Show that in general $\inf \sup \ne \sup \inf$ for bilinear functions

73 Views Asked by At

I am working on the following exercise:

Let $K \subseteq \mathbb{R}^n$, $L \subseteq \mathbb{R}^m$ and let $F(K,L) \rightarrow \mathbb{R}$ with

$$ F(x, \lambda) := c^Tx + \lambda^Tb - \lambda Ax \quad ( \ c \in \mathbb{R}^n, b \in \mathbb{R}^m, A \in \mathbb{R}^{m \times n}).$$

Let further

$$M := \inf_{x \in K} \sup_{\lambda \in L} \ F(x, \lambda)$$ $$N := \sup_{\lambda \in L} \inf_{x \in K} \ F(x, \lambda).$$

Show that in general $M \ne N$.

I can not find an example where that happens however.

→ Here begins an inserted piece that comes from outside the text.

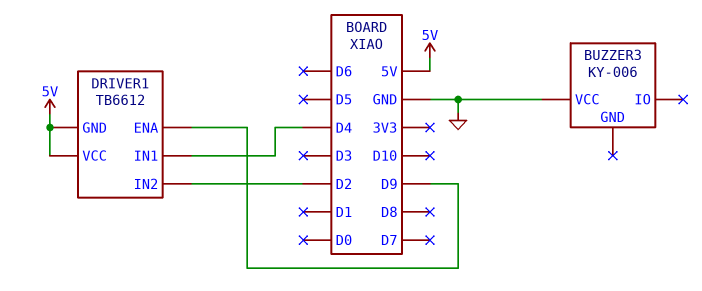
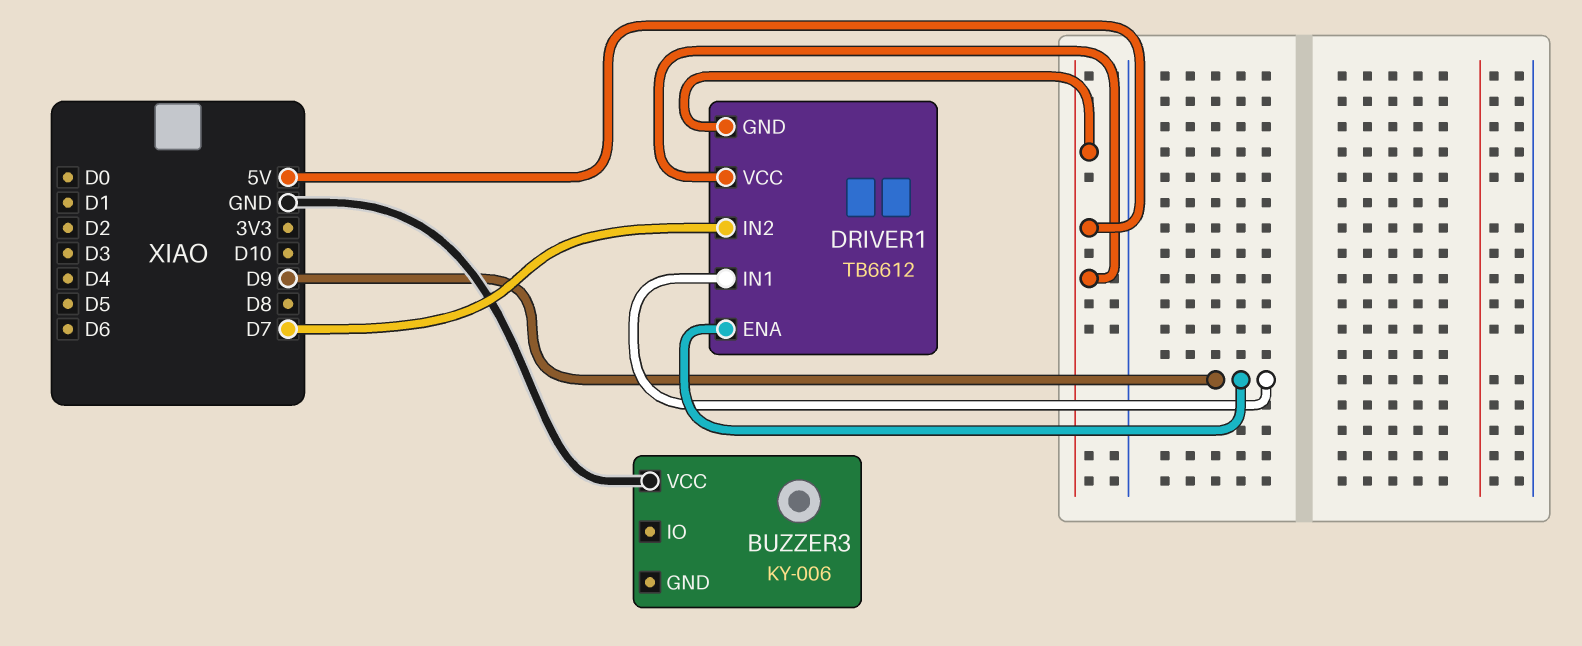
DRIVER1 pin IN1: D4 -> D9
DRIVER1 pin IN2: D2 -> D7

Could you help me?

1

There are 1 best solutions below

0
On BEST ANSWER

How about $m=n=1$, $K=L=\{0,1\}$, $c=b=1$, $A=-2$. Then $F(x,\lambda) = x+\lambda -2x\lambda$.

We have:

  • $\sup_\lambda F(0,\lambda)=1$
  • $\sup_\lambda F(1,\lambda)=1$
  • So $\inf_x\sup_\lambda F(x,\lambda)=1$

Whereas:

  • $\inf_x F(x,0) = 0$
  • $\inf_x F(x,1)=0$
  • So $\sup_\lambda \inf_x F(x,\lambda)=0$.